While we were in Austria, we decided to visit the Hohenwerfen Castle, about 40 km south of Salzburg. It’s surrounded by the Berchtesgaden Alps, and has been towering over the town of Werfen for over 900 years!
Admittedly, one of the coolest things about Europe is driving around and seeing castle after castle nestled into the mountain tops.
We could have opted to take a footpath up the mountainside, but decided the funicular suited us (and the kids) best! Admission (including the easy ride up the mountain) was € 14.50 for adults, € 8.00 for kids, or € 33.00 for a family (families usually being limited to 2 or 3 children).
I’d love to see how they cut into the side of this fortress to create this dramatic entry! I would have also really loved to see what the footpath entry looked like, but I forgot to look.
Inside we found a small collection of tourists gathered to watch a shooting demonstration.
We wandered further down some stairs to a room that had a nice presentation of the history of the fortress.

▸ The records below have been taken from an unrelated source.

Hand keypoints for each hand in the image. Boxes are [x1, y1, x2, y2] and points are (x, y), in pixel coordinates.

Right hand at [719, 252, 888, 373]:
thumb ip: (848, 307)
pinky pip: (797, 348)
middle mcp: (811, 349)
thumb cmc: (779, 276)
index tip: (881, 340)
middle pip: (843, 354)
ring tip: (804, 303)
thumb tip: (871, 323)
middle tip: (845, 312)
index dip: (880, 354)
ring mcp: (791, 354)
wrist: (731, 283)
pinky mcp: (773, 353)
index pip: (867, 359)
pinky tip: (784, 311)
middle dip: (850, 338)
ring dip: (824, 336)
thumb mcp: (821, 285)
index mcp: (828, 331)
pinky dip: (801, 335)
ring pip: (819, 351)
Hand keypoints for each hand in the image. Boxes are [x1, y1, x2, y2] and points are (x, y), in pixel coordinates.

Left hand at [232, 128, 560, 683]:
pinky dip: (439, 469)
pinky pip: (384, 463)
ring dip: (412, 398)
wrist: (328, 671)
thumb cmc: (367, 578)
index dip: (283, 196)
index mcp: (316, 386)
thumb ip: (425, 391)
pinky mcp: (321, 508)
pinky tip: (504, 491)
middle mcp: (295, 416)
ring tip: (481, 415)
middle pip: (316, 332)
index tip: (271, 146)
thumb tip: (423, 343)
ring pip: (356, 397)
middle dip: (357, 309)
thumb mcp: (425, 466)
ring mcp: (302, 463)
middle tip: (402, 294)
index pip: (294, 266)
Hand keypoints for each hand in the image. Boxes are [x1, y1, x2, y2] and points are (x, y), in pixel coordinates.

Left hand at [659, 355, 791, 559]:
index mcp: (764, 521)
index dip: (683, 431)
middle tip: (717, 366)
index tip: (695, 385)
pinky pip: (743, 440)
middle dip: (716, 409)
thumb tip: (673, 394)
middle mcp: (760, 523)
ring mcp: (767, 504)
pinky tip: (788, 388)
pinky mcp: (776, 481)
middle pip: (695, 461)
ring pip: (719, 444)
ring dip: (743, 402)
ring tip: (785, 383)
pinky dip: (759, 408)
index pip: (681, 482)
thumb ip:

The room included many models showing the castle grounds throughout different stages in history (it has the typical castle history of fires, rebuilding, etc). This is as the castle looks now.
We ventured further down the fortress grounds (pictured above on the left) in anticipation of a falconry flight demonstration (only available to view 2-3 times per day).
To say Hohenwerfen has a gorgeous setting would be a massive understatement. I could live with this view!
And this one!
We arrived before the crowds, but it wasn’t long until every bench was filled and the yard became crowded with eager spectators.
A “Falconer” brought out bird after bird (is it an insult to call a falcon simply a “bird”?) to demonstrate some of their trained skills. Most were very large, magnificent birds.
I believe the demonstration was only in German (if I remember correctly), so we didn’t learn much from it. However, we found it entertaining and a great excuse to sit there and enjoy those Alps!! The rain came and went, but it was worth getting a little wet!
The fortress included a Falconry Museum that shows the history of falconry and educates visitors on the biology and breeding of “Birds of Prey.” Falconry is the art of using trained Birds of Prey (mainly golden eagles, falcons and goshawks) for hunting. The hunting tradition dates back over 4,000 years (to Asia) and has been very popular throughout the Eurasian Continent throughout history. They had a display that showed the various castle occupants over the years, and how they all had a passion for falconry. Hunting heaven in past centuries, I guess.
the history goes beyond just falconry, however. In the 11th Century it served mostly as a military base, protecting archbishops and archdukes from enemies, as well as keeping prisoners locked up behind the impenetrable castle walls.
The castle features an armory and arsenal display that show various weapons throughout history.
Back in the central court, displays by staff continued to take place. This time the shooting demonstration had been replaced by some creative juggling by the court jester, I assume.
The castle has set guided tour times (in German), and audio tours are available in nine other languages. I was very curious to see the kitchen, battlements, bell tower and residential rooms, but the line for the tour start was long and it didn’t seem likely the kids would be up for a slow guided tour throughout the castle with headphones on. :: sigh :: Oh, well. Maybe next time?
We instead started our descent, but not before befriending an Israeli couple (and their children) in the funicular, and learning about a cow event they had heard about in a nearby town.
A cow event? Our interest was piqued. We would head that way, just in case it was worth visiting.
Meanwhile, I also noticed a sign publicizing a 15% discount to the Liechtensteinklamm Gorge with our Hohenwerfen ticket. A gorge nearby? Again…our curiosity would win out…and we set off with a few new unplanned experiences awaiting our discovery!